Here are notes on five of B.C.’s leading sparkling wines.

Fitzpatrick Fitz Brut 2015 ($32.99 for 1,834 cases). This is 61% Chardonnay, 39% Pinot Noir. The wine begins with aromas of brioche and citrus. The brioche, reflecting 24 months on the lees, is also part of the flavour palate, along with notes of apple and lemon. The fruitiness reflects the warm vintage; the 11.6% alcohol tells you that the fruit was picked early to preserve acidity. The texture is creamy but the finish is crisp. 92.

Fitzpatrick Reserve Blanc de Blancs 2014 ($42.50 for 250 cases). This is 100% Chardonnay. The wine aged on the lees a minimum of 36 months. The wine is dry. It begins with aromas of brioche, leading to flavours of crisp green apple mingled with brioche and lemon. The mousse is lively and the finish is crisp. 93.

Fitzpatrick Reserve Sparkling Rosé ($42.50 for 238 cases). This is 100% Pinot Noir. The wine presents with an appealing pink hue and, with its lively bubbles, looks quite festive. It has aromas and flavours of strawberry, raspberry and rhubarb. The texture is creamy while the finish is crisply refreshing. 92.

Steller’s Jay Mountain Jay Brut 2015 ($22.99).

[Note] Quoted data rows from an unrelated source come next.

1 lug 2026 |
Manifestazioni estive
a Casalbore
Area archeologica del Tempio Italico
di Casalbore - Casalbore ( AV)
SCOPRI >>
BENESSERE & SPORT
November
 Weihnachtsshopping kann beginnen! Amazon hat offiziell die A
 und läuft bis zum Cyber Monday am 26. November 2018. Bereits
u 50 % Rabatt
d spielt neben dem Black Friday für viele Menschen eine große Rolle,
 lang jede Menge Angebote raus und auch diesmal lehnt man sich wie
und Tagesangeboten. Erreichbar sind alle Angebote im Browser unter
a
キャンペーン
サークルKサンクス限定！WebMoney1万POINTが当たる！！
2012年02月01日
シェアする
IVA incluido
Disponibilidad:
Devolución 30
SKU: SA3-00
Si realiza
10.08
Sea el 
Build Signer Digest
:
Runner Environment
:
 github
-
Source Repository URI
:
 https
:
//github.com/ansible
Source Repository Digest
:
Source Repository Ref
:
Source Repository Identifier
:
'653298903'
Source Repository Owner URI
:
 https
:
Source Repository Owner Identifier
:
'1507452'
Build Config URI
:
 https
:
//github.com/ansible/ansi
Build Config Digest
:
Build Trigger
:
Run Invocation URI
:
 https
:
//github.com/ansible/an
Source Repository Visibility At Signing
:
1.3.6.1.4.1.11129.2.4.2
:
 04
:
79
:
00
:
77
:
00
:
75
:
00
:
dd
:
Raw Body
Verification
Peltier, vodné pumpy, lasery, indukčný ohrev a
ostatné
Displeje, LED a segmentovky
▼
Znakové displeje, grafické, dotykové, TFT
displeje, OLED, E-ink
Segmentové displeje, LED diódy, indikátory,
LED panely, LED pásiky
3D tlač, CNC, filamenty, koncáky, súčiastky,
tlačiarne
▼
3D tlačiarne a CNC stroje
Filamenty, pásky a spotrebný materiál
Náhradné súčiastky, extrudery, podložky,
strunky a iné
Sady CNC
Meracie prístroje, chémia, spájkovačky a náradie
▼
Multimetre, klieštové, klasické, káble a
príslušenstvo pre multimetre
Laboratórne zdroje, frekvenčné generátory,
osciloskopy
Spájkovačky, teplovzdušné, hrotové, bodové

This is the traditional blend of Pinot Noir, Chardonnay and Pinot Blanc. It begins with aromas of apples and citrus which are echoed on the palate, mingled with notes of brioche. The lively mousse lends the wine a creamy texture and a richness; but the finish is crisp and dry. 92.

Steller’s Jay Sparkling Rosé NV ($26.99). The wine presents in the glass with a lovely rose petal hue. Once again, active bubbles make this wine festive. It has aromas of raspberry leading to flavours of pink grapefruit. The residual sugar lifts the aromas and flavours while lively acidity gives this delicious wine a crisp finish. 92.